INSTRUCTION - Reproduce all of the lines below word for word, leaving out the pictures.

SUPPLIED DATA -
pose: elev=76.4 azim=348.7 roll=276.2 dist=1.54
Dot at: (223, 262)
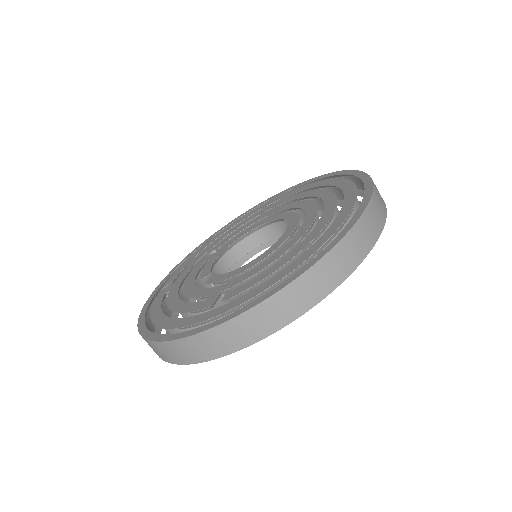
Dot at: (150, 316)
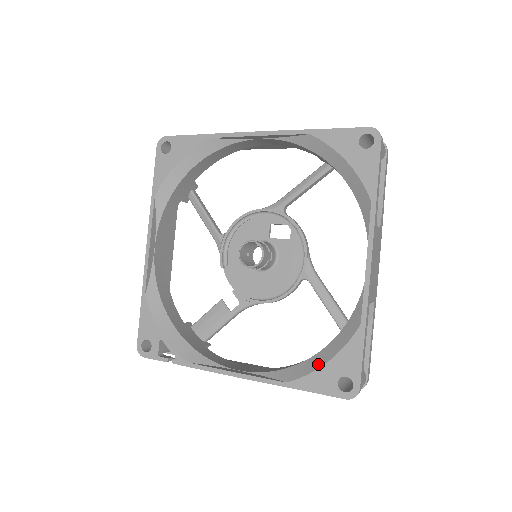
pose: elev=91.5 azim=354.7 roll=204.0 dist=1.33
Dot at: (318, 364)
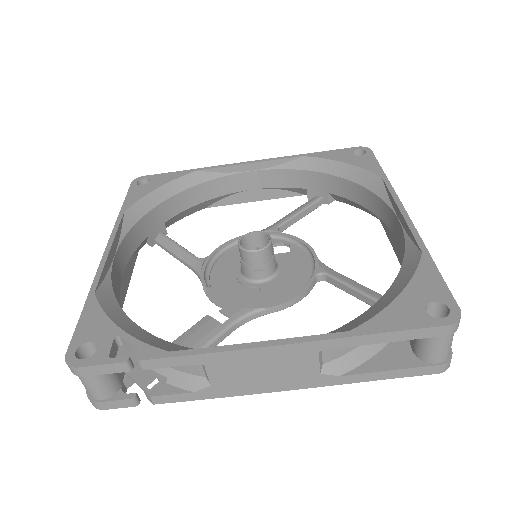
Dot at: (386, 302)
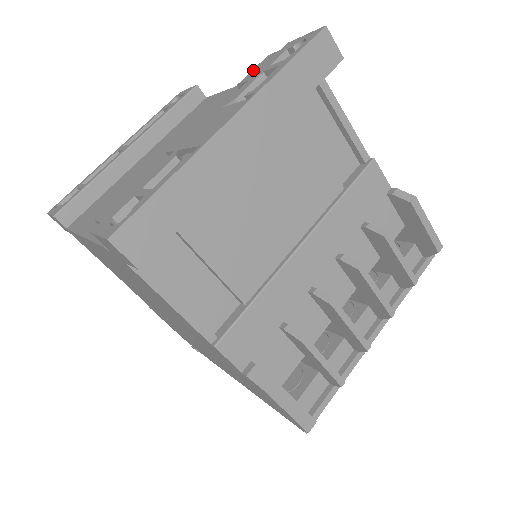
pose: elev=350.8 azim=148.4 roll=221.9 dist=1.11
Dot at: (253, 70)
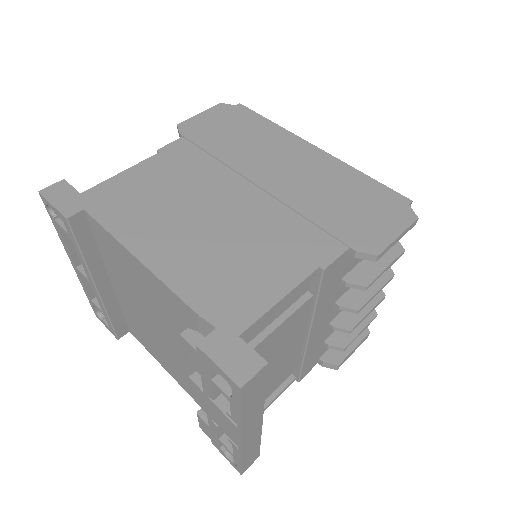
Dot at: (186, 353)
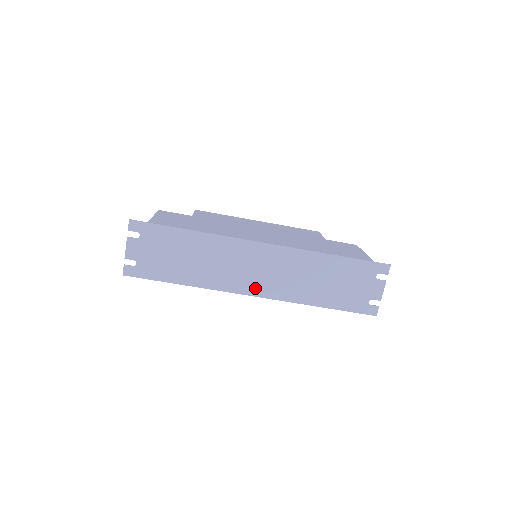
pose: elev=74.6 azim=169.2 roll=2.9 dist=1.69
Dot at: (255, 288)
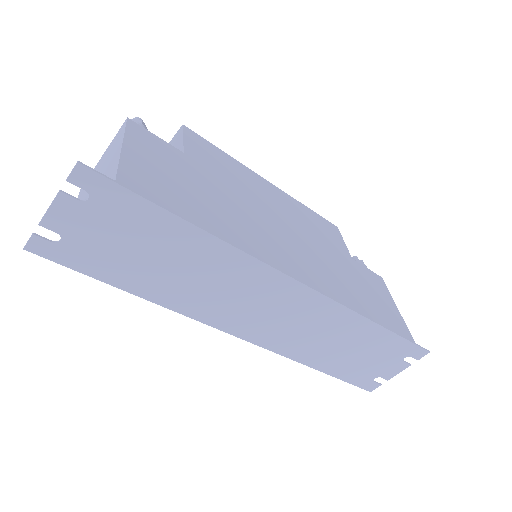
Dot at: (247, 329)
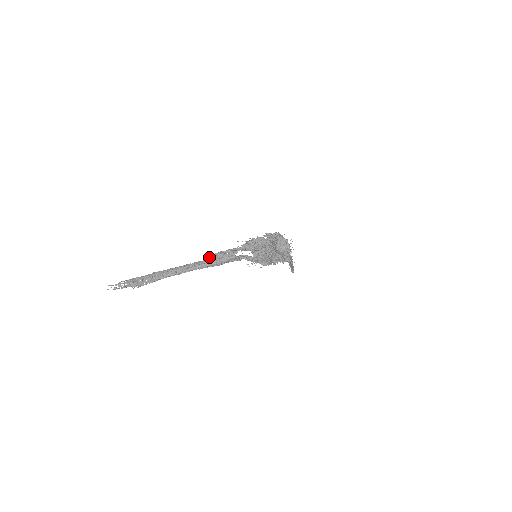
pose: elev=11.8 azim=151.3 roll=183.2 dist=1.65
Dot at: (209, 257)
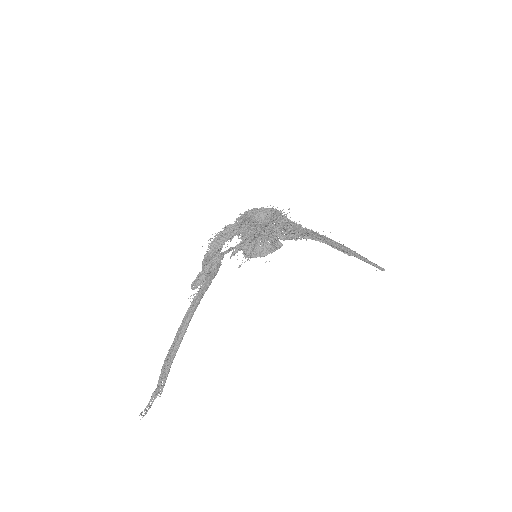
Dot at: occluded
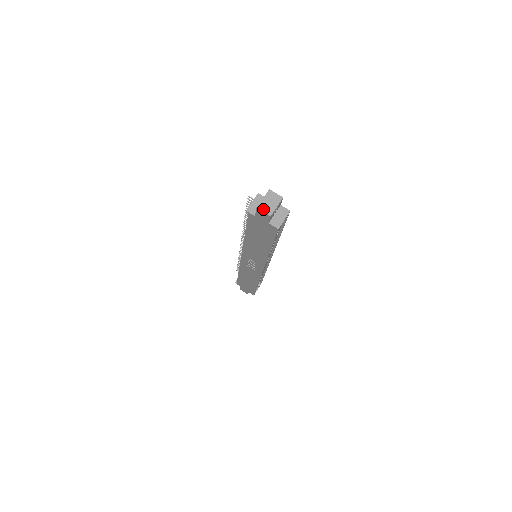
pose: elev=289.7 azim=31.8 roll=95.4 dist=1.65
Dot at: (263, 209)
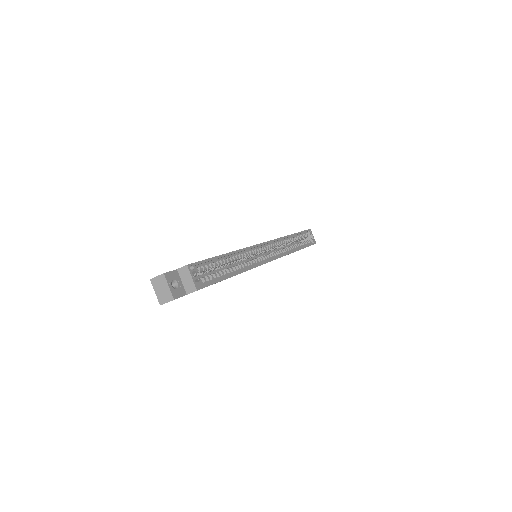
Dot at: (164, 301)
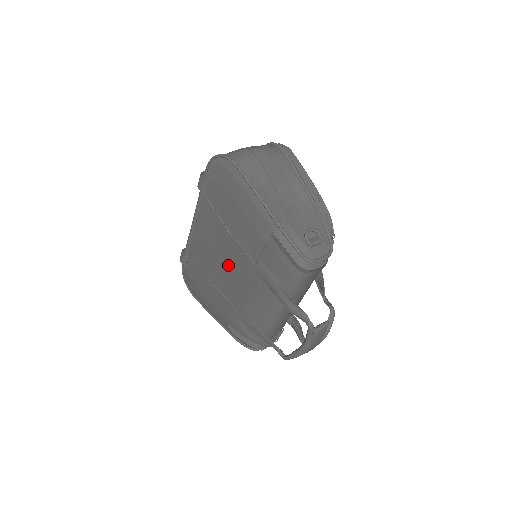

IN RESPONSE -
pose: elev=76.4 azim=348.7 roll=276.2 dist=1.54
Dot at: (223, 262)
Dot at: (150, 316)
pose: elev=91.5 azim=354.7 roll=204.0 dist=1.33
Dot at: (318, 364)
Dot at: (386, 302)
pose: elev=350.8 azim=148.4 roll=221.9 dist=1.11
Dot at: (253, 70)
Dot at: (186, 353)
pose: elev=74.6 azim=169.2 roll=2.9 dist=1.69
Dot at: (255, 288)
Dot at: (247, 329)
pose: elev=11.8 azim=151.3 roll=183.2 dist=1.65
Dot at: (209, 257)
Dot at: occluded
pose: elev=289.7 azim=31.8 roll=95.4 dist=1.65
Dot at: (263, 209)
Dot at: (164, 301)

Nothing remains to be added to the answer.